Many fear that attacks and killings, which have been occurring on an almost daily basis, are driving the country back toward full-scale war, though the government and Tamil Tigers both say a 2002 ceasefire, which had halted two decades of civil war, is still in place.
A dispute continued to simmer yesterday over how the lawmaker's body would be taken home. His family and a pro-rebel party want the government to open the key A-9 highway so Raviraj's body can be driven to his hometown of Chavakachcheri in northern Jaffna peninsula.

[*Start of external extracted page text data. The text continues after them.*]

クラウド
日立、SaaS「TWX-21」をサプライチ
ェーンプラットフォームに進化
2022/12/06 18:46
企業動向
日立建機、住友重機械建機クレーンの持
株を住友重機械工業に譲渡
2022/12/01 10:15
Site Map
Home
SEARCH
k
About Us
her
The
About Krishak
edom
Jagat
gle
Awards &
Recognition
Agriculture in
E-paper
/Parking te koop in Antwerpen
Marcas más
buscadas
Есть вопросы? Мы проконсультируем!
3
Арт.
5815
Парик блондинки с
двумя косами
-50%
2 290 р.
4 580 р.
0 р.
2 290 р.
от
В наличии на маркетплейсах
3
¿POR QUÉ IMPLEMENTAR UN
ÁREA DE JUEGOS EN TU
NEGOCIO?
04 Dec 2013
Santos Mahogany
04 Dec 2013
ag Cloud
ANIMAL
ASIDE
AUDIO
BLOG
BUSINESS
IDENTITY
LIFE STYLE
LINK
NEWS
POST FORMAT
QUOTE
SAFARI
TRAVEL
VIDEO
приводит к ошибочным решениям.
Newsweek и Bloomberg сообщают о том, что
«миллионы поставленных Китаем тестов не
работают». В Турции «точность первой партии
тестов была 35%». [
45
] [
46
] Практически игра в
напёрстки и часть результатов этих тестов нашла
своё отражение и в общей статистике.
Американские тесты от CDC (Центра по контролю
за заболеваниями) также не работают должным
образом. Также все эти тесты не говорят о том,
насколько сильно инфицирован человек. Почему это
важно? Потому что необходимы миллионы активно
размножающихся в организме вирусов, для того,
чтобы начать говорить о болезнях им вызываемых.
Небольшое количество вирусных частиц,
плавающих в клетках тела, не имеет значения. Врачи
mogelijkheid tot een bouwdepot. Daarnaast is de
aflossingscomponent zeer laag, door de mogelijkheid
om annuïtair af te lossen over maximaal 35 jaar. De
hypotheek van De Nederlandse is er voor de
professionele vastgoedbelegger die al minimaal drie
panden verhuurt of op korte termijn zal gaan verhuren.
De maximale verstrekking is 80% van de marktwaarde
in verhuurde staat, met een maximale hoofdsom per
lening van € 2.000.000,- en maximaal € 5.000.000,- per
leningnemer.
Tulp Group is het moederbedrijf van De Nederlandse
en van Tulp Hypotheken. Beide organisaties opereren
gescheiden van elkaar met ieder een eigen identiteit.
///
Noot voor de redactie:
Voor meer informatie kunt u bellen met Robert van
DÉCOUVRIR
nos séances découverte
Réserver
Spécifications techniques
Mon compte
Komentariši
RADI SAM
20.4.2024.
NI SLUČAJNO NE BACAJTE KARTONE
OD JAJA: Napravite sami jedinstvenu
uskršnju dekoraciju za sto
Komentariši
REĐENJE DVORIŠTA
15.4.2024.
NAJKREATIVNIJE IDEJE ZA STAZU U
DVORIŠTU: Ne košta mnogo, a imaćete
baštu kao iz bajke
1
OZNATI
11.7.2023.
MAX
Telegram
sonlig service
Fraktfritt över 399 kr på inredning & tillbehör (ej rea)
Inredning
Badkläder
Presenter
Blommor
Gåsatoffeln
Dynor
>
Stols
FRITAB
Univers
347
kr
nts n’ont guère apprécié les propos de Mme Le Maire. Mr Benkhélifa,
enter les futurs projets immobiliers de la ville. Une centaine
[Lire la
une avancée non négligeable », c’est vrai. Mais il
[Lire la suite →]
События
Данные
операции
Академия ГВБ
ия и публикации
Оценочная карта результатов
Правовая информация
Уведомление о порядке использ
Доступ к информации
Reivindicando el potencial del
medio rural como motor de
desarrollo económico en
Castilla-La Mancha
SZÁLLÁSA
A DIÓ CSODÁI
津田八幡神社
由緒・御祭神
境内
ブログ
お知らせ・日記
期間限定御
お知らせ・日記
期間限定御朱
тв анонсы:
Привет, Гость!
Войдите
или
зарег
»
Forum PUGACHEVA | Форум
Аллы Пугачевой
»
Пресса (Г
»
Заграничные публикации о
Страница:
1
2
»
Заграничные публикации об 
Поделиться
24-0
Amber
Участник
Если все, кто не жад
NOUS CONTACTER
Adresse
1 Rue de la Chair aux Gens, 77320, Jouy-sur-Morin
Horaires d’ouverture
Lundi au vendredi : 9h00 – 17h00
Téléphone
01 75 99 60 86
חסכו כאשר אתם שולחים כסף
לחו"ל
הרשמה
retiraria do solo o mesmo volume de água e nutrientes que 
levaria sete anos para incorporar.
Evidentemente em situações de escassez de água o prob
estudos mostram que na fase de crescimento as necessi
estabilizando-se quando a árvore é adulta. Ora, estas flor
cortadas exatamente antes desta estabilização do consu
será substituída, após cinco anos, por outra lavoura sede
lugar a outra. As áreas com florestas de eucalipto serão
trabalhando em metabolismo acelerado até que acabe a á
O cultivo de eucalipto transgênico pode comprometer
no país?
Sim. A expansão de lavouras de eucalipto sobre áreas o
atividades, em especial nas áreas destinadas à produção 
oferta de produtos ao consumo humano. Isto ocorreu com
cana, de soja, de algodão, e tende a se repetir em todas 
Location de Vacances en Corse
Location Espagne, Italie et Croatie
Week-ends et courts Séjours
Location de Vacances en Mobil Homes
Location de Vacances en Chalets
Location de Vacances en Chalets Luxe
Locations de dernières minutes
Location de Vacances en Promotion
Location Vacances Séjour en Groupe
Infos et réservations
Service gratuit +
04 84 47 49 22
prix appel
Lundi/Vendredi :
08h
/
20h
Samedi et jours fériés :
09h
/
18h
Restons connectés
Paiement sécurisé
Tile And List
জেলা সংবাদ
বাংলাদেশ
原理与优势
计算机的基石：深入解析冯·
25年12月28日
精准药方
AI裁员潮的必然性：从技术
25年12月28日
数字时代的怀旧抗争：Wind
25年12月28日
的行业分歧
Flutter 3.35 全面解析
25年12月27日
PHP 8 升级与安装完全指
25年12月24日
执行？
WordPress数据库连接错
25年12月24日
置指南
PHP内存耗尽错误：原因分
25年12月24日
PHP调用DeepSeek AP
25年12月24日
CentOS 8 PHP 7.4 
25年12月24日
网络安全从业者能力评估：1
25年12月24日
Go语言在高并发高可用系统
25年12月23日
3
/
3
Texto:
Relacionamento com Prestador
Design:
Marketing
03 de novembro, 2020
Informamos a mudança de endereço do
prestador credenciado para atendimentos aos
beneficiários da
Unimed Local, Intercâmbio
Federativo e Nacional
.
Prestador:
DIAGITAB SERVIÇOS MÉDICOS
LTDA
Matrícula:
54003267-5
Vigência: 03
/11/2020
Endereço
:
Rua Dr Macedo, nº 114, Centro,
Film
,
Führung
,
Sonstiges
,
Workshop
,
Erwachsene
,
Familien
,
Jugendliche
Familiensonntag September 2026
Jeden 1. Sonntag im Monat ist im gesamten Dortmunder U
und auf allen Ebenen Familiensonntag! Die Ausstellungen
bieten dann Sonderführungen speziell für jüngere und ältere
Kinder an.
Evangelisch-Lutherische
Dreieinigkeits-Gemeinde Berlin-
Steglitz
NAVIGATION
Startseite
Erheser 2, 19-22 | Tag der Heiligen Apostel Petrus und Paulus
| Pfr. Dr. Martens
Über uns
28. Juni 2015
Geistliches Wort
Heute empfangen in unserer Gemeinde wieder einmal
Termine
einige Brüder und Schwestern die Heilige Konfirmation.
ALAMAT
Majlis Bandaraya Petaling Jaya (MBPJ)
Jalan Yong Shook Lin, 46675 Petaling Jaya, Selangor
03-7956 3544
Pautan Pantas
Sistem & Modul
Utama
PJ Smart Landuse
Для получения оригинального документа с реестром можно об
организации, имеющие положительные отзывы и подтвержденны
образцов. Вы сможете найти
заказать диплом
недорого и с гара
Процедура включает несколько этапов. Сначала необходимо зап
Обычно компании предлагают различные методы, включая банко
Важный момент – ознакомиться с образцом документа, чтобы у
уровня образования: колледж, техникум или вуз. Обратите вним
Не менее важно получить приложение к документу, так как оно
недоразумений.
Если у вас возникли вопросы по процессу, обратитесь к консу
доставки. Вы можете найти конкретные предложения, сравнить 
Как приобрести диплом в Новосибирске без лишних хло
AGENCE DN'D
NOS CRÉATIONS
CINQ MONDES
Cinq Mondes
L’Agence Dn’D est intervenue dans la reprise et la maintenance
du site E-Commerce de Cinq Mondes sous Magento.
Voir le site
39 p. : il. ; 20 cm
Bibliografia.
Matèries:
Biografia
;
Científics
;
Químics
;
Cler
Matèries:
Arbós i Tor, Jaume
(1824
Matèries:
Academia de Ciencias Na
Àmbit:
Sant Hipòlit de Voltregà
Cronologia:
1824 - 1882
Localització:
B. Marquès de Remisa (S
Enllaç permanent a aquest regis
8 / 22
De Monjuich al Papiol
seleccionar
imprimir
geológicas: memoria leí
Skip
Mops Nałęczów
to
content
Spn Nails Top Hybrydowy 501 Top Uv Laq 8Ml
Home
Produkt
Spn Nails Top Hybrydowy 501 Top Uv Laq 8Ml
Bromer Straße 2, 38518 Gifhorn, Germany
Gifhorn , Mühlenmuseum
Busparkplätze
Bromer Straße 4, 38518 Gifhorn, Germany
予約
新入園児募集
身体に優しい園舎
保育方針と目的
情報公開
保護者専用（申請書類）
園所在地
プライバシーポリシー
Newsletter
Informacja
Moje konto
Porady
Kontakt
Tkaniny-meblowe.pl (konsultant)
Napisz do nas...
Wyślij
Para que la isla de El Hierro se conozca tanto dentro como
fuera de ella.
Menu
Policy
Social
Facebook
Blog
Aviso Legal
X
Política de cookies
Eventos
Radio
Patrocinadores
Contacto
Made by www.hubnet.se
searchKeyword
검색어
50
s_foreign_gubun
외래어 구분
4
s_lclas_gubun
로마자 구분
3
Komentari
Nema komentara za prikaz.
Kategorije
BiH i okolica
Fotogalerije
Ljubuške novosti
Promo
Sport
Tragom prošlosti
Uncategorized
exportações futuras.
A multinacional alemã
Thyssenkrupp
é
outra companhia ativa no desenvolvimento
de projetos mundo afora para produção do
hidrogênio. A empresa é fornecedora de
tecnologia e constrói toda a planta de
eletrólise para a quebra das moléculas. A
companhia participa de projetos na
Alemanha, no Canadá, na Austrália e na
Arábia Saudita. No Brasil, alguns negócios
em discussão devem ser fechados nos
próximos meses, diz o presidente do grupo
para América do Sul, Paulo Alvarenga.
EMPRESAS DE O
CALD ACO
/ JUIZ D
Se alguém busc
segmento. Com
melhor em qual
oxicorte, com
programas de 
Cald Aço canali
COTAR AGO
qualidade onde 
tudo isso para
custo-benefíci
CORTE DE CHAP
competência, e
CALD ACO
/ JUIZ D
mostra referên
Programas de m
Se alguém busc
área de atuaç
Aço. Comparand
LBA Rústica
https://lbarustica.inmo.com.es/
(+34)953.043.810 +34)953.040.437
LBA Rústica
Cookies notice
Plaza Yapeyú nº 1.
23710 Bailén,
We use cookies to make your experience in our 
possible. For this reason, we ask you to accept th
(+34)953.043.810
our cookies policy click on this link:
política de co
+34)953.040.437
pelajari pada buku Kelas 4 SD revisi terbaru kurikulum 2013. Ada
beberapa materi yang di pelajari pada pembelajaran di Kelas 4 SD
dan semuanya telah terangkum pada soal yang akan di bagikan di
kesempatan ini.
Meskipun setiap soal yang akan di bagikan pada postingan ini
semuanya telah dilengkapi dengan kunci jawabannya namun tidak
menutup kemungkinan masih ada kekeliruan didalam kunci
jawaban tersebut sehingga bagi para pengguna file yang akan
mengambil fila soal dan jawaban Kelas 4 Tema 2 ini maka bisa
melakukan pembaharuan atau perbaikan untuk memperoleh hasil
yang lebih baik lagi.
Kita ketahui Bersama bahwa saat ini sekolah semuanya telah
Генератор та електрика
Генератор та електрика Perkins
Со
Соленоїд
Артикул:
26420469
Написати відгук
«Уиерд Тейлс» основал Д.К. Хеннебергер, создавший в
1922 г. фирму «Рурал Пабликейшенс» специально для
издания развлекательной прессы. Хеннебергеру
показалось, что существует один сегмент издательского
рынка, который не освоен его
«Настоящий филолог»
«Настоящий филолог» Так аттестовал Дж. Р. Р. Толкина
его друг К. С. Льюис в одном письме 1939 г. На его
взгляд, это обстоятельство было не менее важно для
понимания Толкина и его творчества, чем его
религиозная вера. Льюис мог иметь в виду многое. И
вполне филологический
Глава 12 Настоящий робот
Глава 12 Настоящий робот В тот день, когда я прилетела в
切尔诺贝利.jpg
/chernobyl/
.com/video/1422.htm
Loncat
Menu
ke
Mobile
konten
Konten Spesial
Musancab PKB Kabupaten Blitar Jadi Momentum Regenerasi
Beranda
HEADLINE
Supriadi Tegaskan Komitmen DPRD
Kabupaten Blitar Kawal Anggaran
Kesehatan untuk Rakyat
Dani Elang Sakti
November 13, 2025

The government has refused to reopen the vital artery that links the country's south to the rebel-controlled north, saying it would allow the guerrillas to transport weapons and fighters. The government closed down the highway on Aug. 11 after rebels attacked a military checkpoint.
"Interested parties should not make the opening of the A-9 road an issue for narrow political gain," chief government spokesman Keheliya Rambukwella said.
The government has said that it was willing to fly Raviraj's body to Jaffna for cremation, but the family and his party have yet to agree.
The cremation is scheduled for tomorrow.
The failure of talks on reopening the key road led to the collapse of peace talks in Switzerland last month aimed at salvaging the 2002 ceasefire.
Meanwhile, the military yesterday accused the Tamil Tiger rebels of killing two Tamil civilians -- aged 15 and 21 -- in Jaffna on Sunday. The motive behind the killings was not immediately known.
The Tamil Tigers began fighting in 1983 in a bid to carve out a separate homeland in the country's north and east for the minority Tamils, who cite discrimination by the ethnic Sinhalese majority.